During the mid-19th century, scholars excavated a group of elaborate Roman tombs at the ancient Italian city of Praeneste, also known as Palestrina. Situated along the Via Latina, an important Roman road, they contained fine furniture, golden jewelry, and other luxurious items. These structures included the Barberini Tomb, which is also referred to as the Corneli Tomb. Today, it’s the only one among this group that's still largely intact.

The Barberini Tomb received its name from the princely Barberini family, who were the last known landowners of the surrounding estate. (Today, this land is part of a public archaeological park.) It’s well preserved “because through the centuries it was always used as a shelter for agriculture and sheep-farming purposes, up through the 1800s," said Francesca Montella, the archaeologist in charge of the Barberini Tomb’s restoration, according to the Agenzia Nazionale Stampa Associata.
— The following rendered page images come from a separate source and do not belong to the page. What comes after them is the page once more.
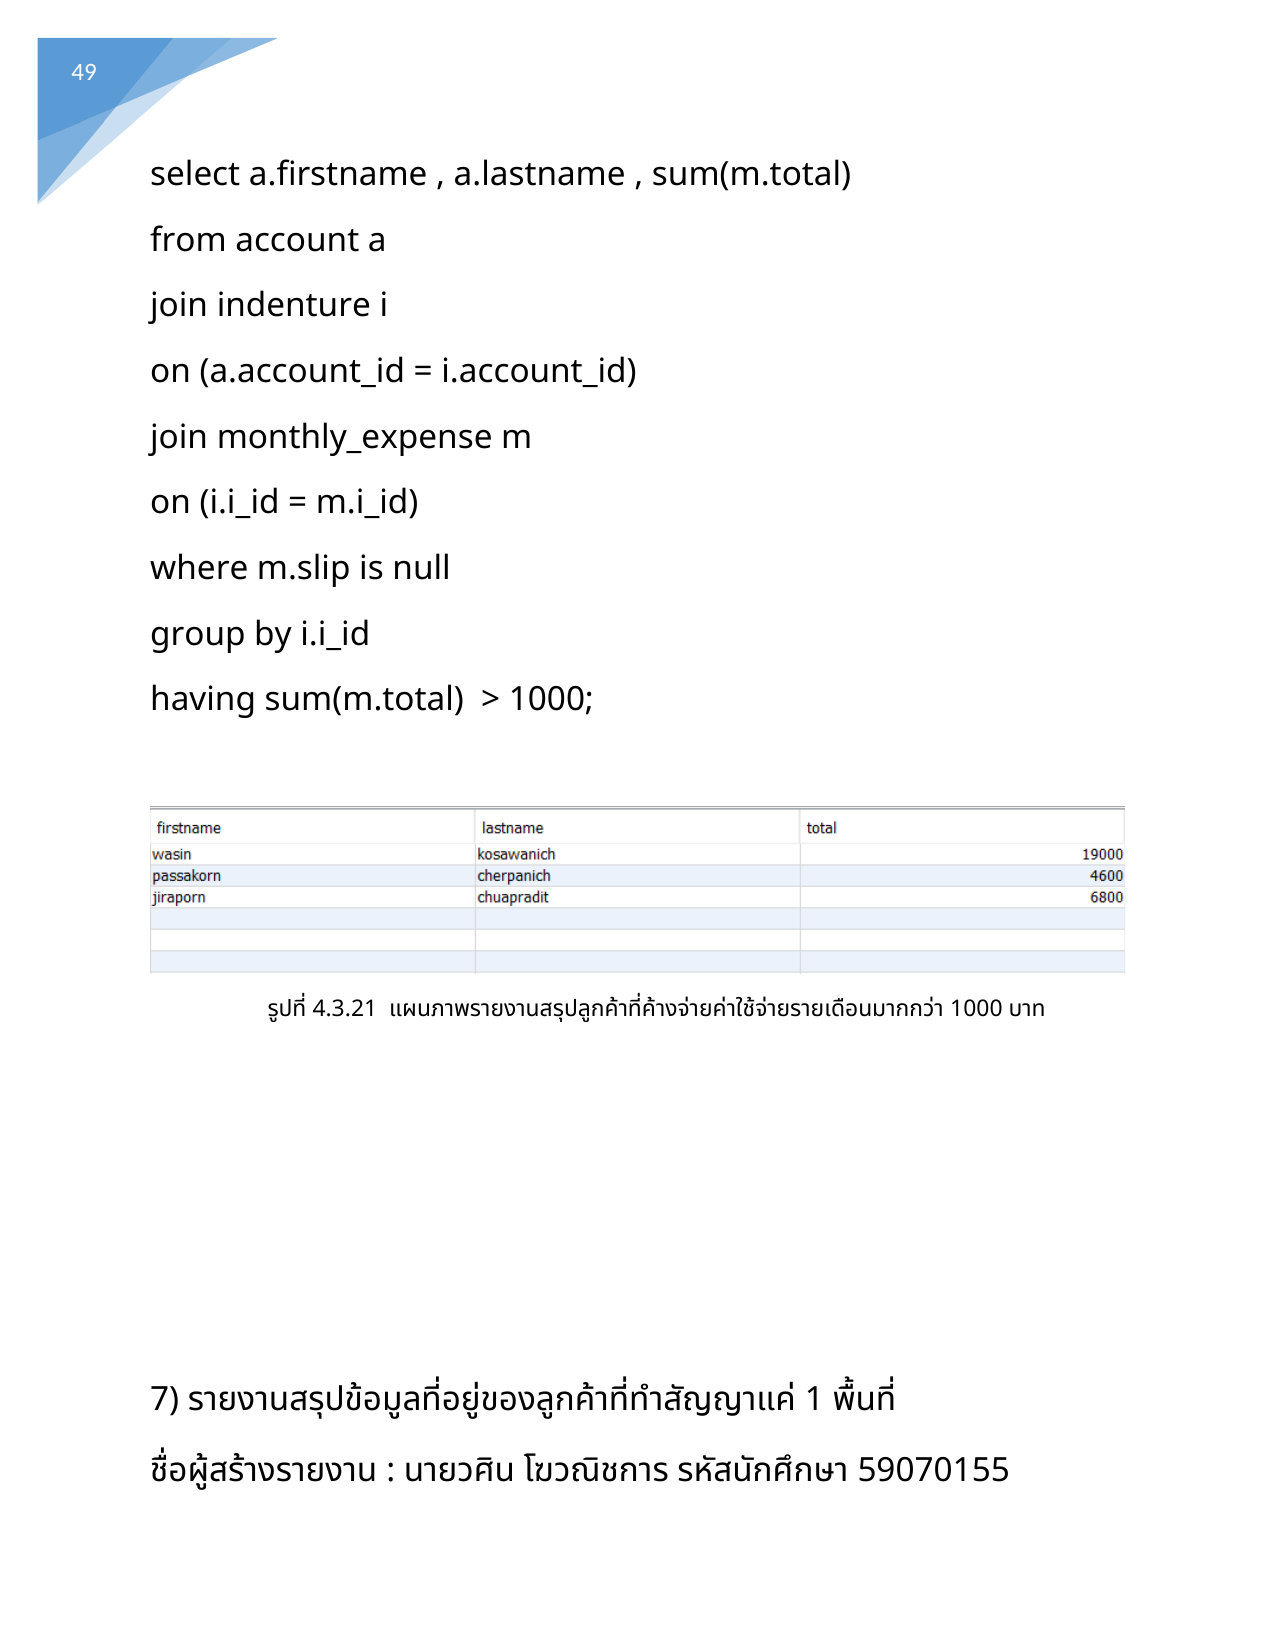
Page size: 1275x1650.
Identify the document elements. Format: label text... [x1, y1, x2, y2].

text select a.firstname , a.lastname , sum(m.total) [150, 150, 1125, 195]
text group by i.i_id [150, 609, 1125, 655]
text join monthly_expense m [150, 412, 1125, 458]
text join indenture i [150, 281, 1125, 327]
picture [150, 806, 1125, 974]
text having sum(m.total) > 1000; [150, 675, 1125, 720]
text ชื่อผู้สร้างรายงาน : นายวศิน โฆวณิชการ รหัสนักศึกษา 59070155 [150, 1446, 1125, 1496]
picture [37, 37, 279, 206]
text รูปที่ 4.3.21 แผนภาพรายงานสรุปลูกค้าที่ค้างจ่ายค่าใช้จ่ายรายเดือนมากกว่า 1000 บาท [187, 992, 1125, 1027]
text where m.slip is null [150, 544, 1125, 589]
text from account a [150, 216, 1125, 261]
text on (a.account_id = i.account_id) [150, 347, 1125, 392]
text on (i.i_id = m.i_id) [150, 478, 1125, 523]
text 7) รายงานสรุปข้อมูลที่อยู่ของลูกค้าที่ทำสัญญาแค่ 1 พื้นที่ [150, 1374, 1125, 1425]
In addition to its two stories, the Barberini Tomb contains an underground funerary chamber with a mosaic floor, which once contained a stunning Roman sarcophagus. (It was moved to the Vatican Museums during the 1700s.) There are also frescoes portraying animals, plants, and mythological figures.

Conservators spent two years restoring the Barberini Tomb, a process that included installing a lighting system and rebuilding its staircase and collapsed ground floor. The nearly $300,000 project will be completed sometime in 2018, but in November the tomb opened to visitors, who can now make reservations to take a guided tour of the building.